Bierbrasserie Cambrinus
Bierbrasserie Cambrinus
 


Well into the peckish and moody zone of the afternoon, we head to the highly recommended “bierbrasserie” – the UK equivalent of a gastropub – Cambrinus, in the street of Philipstockstraat. The interior is as authentic as it gets: a long wooden bar carved in dark wood and decorated with numerous bottles of different beers, tables close to each other and cheerful and loud patrons. The heavy menu with its elaborated leather covers has the appearance of a long-lost edition of Bible or another book of similar importance. We order the Flemish beef stew served with apple sauce, half chicken, beer cheese, homemade bread and plenty of fries, both with mayonnaise and ketchup. The meat in the stew is soft and melts in your mouth, but its sweet aftertaste from the rich apple sauce does not agree with me. I find it very weird. I order the lightest beer available, and our male companion braves a pint of La Chouffe, an eight percent Belgian beer that sends him into a rather lethargic state for the rest of the afternoon.
We stroll through a busy, loud and crowded city, past souvenir shops selling lace and fabric goods, chocolate and beers, and all kind of other touristy paraphernalia. Horse driven carriages are slaloming through groups of tourists down narrow streets. With its many canals, fairytale looking bridges, cobbled pavements, and old churches and towers galore, Bruges does have the appearance of a perfect postcard. However, it is also incredibly overcrowded and most probably the most popular tourist destination in Belgium.
Before heading back to Ghent, we visit the museum of art, the Groeningemuseum. This place hosts six centuries of Belgian art, including works by well-famous names like Jan van Eyck and René Magritte.

Bruges - perfect postcard
Bruges - perfect postcard
 


GRAFFITI AND PANCAKES

Grafitti Street, Ghent
Grafitti Street, Ghent
 


The third day in Belgium we take it easy. The grey and heavy clouds have retreated, and it is bright and sunny. In a miniature café by the hotel called Buongiorno we have croissant and pain au raisin. The espresso is delicious. We take in sights and details of Ghent: interesting door knockers, perfectly kept medieval buildings and a fascinating mixture of old and new architecture. We eat pancakes by the canal.
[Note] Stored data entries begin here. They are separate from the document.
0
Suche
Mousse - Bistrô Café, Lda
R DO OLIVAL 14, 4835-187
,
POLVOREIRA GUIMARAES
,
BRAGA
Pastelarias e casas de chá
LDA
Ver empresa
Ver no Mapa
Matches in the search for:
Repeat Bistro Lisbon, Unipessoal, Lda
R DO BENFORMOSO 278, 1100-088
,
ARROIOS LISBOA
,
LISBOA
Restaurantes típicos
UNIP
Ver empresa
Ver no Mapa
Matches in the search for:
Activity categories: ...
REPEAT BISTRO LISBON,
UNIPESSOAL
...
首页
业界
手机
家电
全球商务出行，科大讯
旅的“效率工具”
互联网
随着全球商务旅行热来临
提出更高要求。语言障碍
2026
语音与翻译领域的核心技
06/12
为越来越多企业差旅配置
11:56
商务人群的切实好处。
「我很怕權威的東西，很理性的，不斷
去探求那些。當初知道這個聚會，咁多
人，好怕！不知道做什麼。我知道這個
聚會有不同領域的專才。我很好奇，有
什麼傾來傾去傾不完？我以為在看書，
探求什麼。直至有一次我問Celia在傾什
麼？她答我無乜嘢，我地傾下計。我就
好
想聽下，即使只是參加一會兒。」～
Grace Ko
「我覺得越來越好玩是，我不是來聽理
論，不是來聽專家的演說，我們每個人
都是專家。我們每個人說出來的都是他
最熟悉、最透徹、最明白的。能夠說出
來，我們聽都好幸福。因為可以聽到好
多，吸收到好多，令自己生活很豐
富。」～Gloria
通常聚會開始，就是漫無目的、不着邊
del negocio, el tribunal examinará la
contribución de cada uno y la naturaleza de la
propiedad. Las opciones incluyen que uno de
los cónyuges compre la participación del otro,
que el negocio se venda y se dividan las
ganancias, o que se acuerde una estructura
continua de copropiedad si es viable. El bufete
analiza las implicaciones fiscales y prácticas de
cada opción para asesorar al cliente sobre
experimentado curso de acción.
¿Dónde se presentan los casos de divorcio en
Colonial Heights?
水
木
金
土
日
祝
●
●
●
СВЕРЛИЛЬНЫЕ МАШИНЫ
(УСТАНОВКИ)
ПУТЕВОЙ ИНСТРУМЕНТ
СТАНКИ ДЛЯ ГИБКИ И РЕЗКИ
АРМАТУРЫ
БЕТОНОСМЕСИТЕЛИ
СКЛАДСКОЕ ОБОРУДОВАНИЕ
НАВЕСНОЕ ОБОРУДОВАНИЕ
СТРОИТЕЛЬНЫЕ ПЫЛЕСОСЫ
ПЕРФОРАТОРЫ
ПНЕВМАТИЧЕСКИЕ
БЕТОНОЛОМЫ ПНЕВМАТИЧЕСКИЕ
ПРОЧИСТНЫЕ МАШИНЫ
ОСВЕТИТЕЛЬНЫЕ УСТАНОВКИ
Very tasty pancakes with jam
Very tasty pancakes with jam
 


Belgium is not a cheap place to visit. The day trip to Bruges (including train tickets, coffees and pancakes, entries to two museums and a lunch) cost us around 250 euros. However, going to Belgium from London is very easy and there are many things to visit. There is a great beer culture and plenty of (expensive) chocolate. There are nice cafes and bars and shops with quirky souvenirs and clothes. There is something for everyone.
And exactly what one needs at the end of a mentally and physically draining summer.